Nous fûmes réveillés alors que l'aurore pointait à peine le bout de son nez. Dix chevaux montés par des cavaliers dans leurs livrées royales ralentirent le pas et nous rejoignirent. La garde personnelle de Sinha posa le pied-à-terre et s'entretint avec Adrik qui avait succédé à Sinha pour surveiller les environs.

La tension dans la posture du capitaine de la troupe et sa mâchoire crispée indiquait sans aucun doute possible la fureur et l'inquiétude qui devaient le traverser. Sinha sur le qui-vive se leva immédiatement et les rejoignit. Le trio ainsi composé prépara notre retour tandis que je rassemblai nos affaires, en bâillant. Mon dos, comme je l'avais pressenti, se rappelait à moi au moindre mouvement.

Je n'eus pas le temps de m'y appesantir, car Sinha se tourna et m'ordonna sèchement de me dépêcher. Je ne pus retenir mon coup d'œil assassin dès qu'il se détourna avant de le regretter instantanément lorsque Adrik fronça les sourcils. Il venait de me prendre sur le fait. Je murmurai un « oups » accompagné de mon expression la plus angélique. Il secoua la tête, affligé, puis revint à sa conversation.

Le campement de fortune défait, tout s'enchaîna rapidement. Deux soldats entourèrent Sinha dans le peloton de tête, tandis que j'étais relégué à la fin de la file. Adrik avait essayé de me rejoindre, mais le prince l'en avait empêché d'une main sur l'épaule. Me maintenir à l'écart du groupe était-il une réprimande pour les évènements d'hier ?

Ma monture emboîta le pas sans cahot de la cavalerie tandis que je me perdis dans mes pensées, revisitant chaque instant de la veille. Il m'était de plus en plus difficile de faire la part des choses entre la tendresse de Sinha pour Tendua et son amertume face à moi. Mais désormais, j'étais piégé dans un cercle infernal. S'il venait à apprendre ce secret, il se sentirait trompé et trahi. Quelle serait alors sa réaction ? Je ne tenais pas à mourir sous les coups de fouet ni à perdre la tête par répercussions. Malgré la richesse que j'avais pu obtenir de la part du roi, pour le bien être de mes semblables, cette condition me menait aux portes de l'enfer. Si le comportement de Sinha ne s'améliorait pas, j'étais certain de craquer un jour ou l'autre.
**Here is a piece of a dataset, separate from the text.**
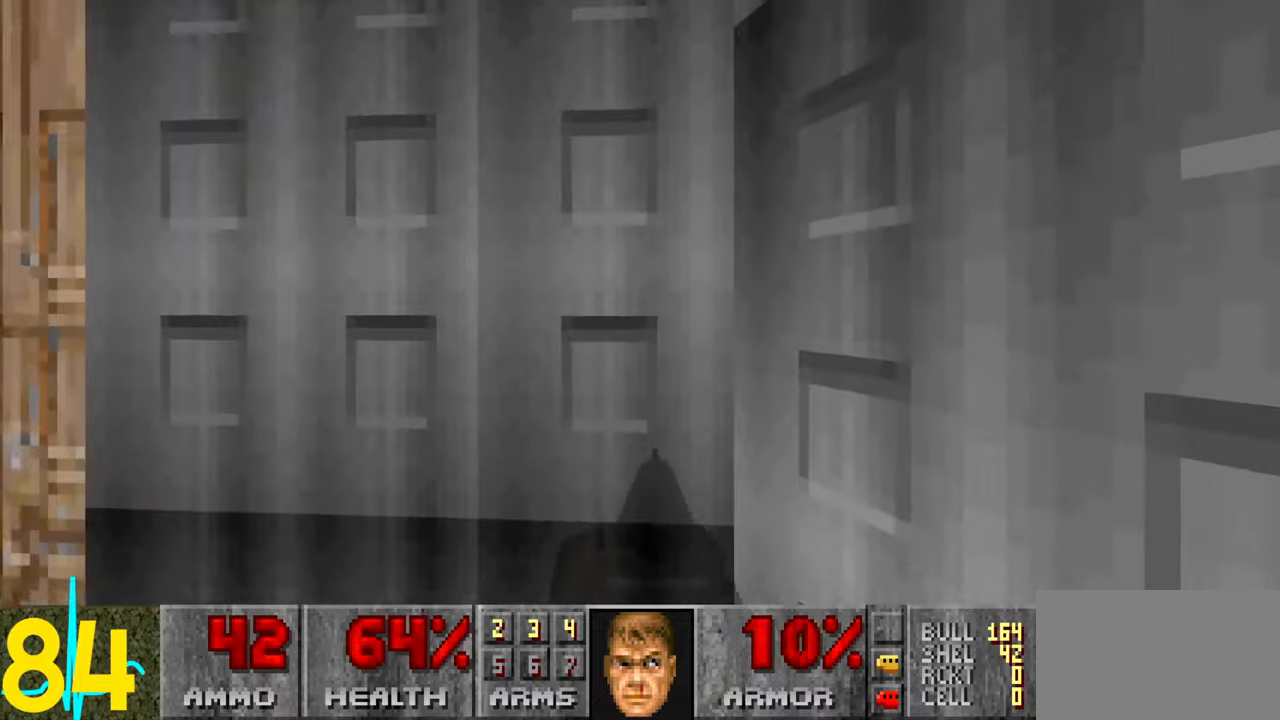
{"keys": [], "mouse": [], "events": [[184, "s", "down"], [234, "a", "down"], [284, "a", "up"], [284, "s", "up"]]}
À mi-chemin, un des cavaliers se désolidarisa du groupe de tête et arriva à ma hauteur.

— Son Altesse souhaite s'entretenir avec toi, annonça-t-il sans préambule.

J'acquiesçai avant de donner un coup de talon à ma jument. Elle trotta jusqu'à ce que je rejoigne le prince. Je passais alors au pas et saluai Sinha.

Sans plus attendre, il ordonna aux autres de s'éloigner un peu pour nous laisser seuls.

— À propos de cette nuit, commença-t-il lorsque nous ne fûmes plus à portée d'oreilles, avant que je ne l'interrompe.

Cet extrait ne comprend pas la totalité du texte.